* **Directions**
Exact reproduction of all the entries is required, without any of their pictures.

+++ Input material

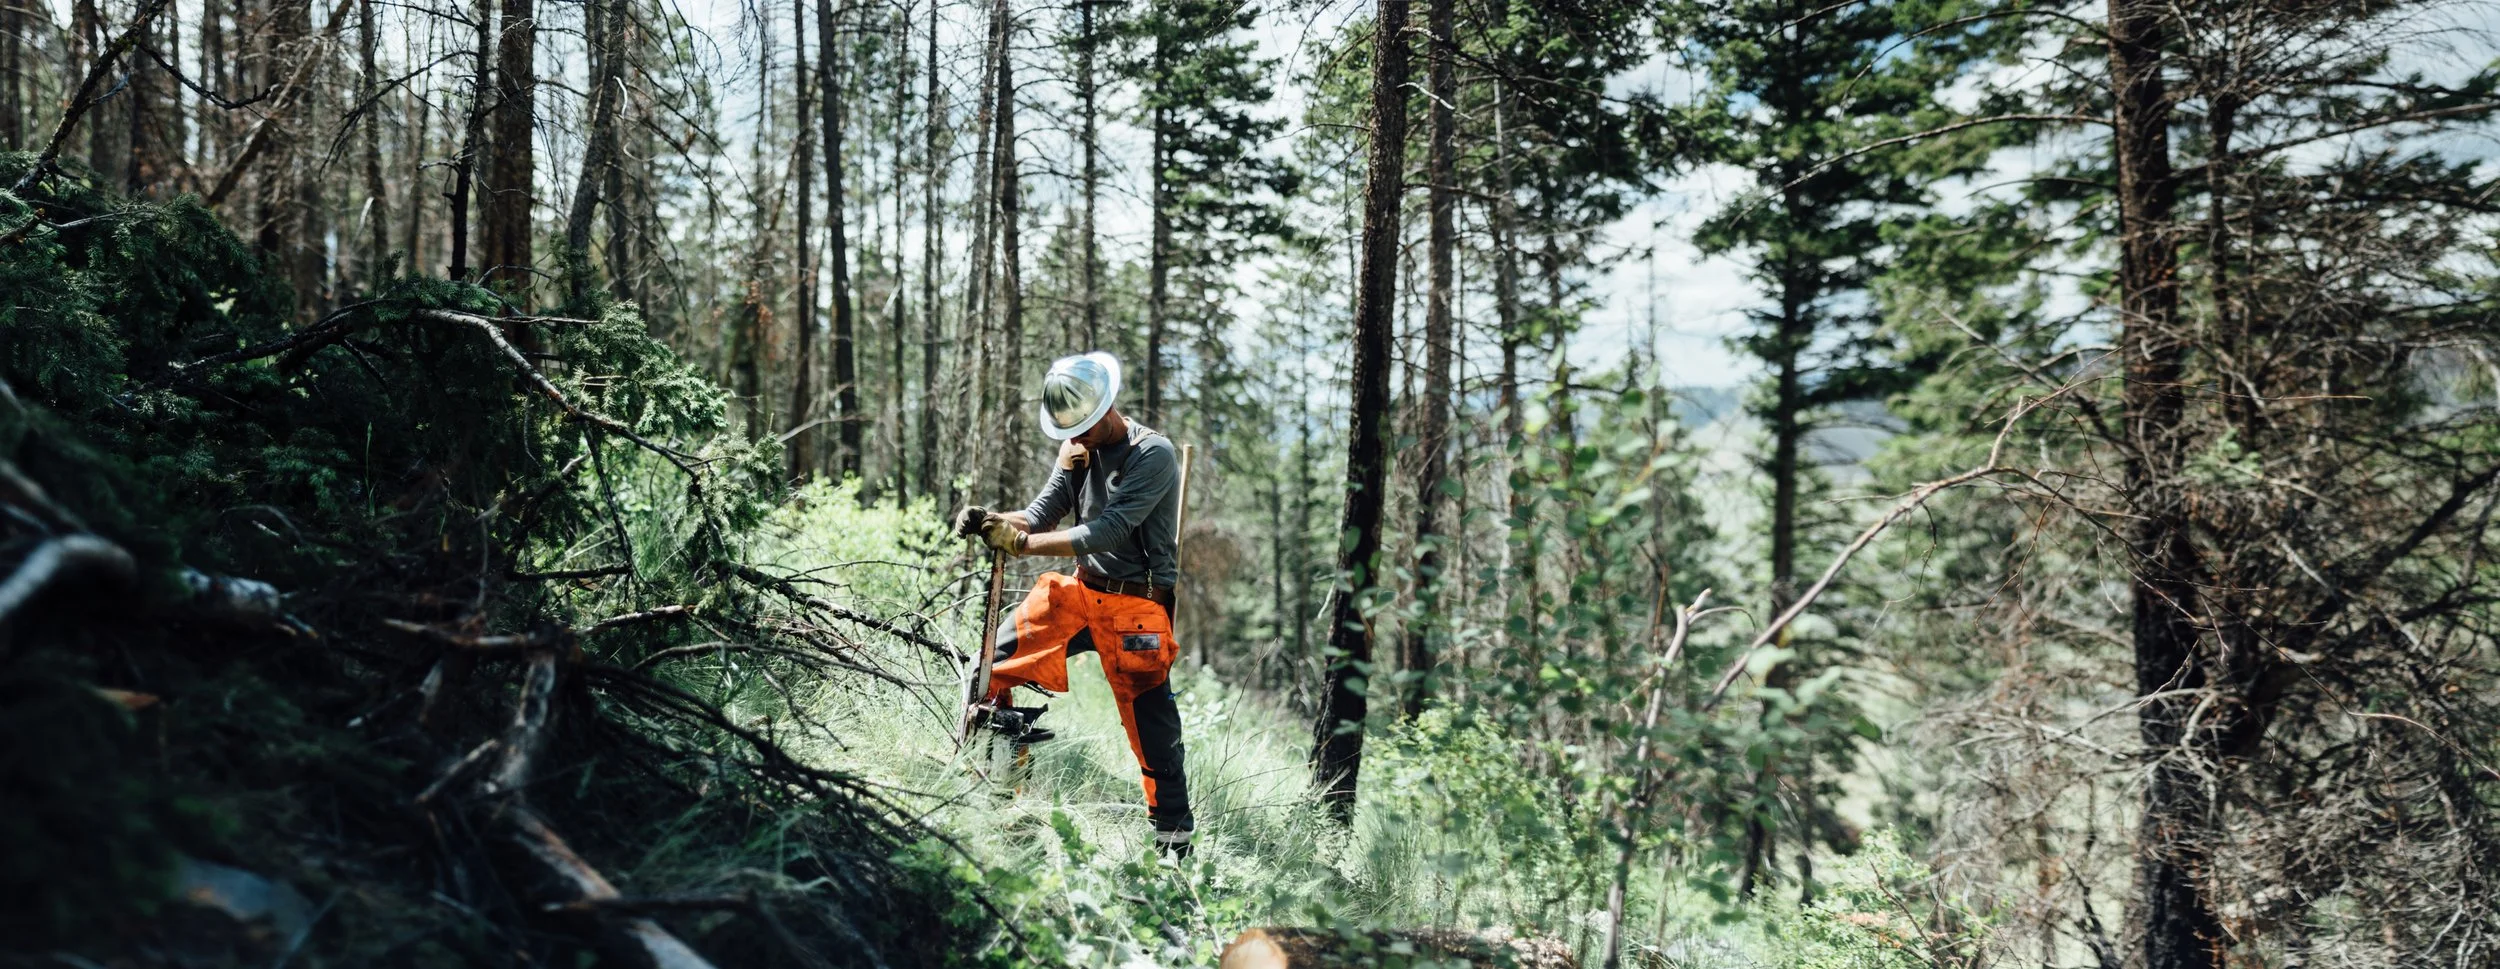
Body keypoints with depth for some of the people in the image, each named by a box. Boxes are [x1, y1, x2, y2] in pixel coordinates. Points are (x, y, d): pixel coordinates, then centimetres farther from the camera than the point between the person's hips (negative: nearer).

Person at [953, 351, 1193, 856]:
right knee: (995, 658, -1)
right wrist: (994, 522, -22)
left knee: (1150, 720, -4)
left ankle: (1175, 830, 9)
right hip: (1079, 589, 6)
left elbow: (1108, 532, -26)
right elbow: (1042, 512, 0)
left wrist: (1022, 543, -31)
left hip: (1133, 604, -6)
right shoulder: (1078, 448, 5)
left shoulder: (1153, 455, -17)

++++++

* **Response to this exercise**
Body keypoints with depth for some of the people in the image, each named by a box. Boxes are [x1, y1, x2, y2] in pixel coordinates. Points are (x, y, d): pixel coordinates, then centimetres farther from the camera than the point between the person's hips (negative: nearer).

Person at [953, 351, 1193, 856]:
right knee: (995, 658, -1)
right wrist: (994, 522, -22)
left knee: (1150, 720, -4)
left ankle: (1175, 830, 9)
right hip: (1079, 589, 6)
left elbow: (1108, 532, -26)
right elbow: (1042, 512, 0)
left wrist: (1022, 543, -31)
left hip: (1133, 604, -6)
right shoulder: (1078, 448, 5)
left shoulder: (1153, 455, -17)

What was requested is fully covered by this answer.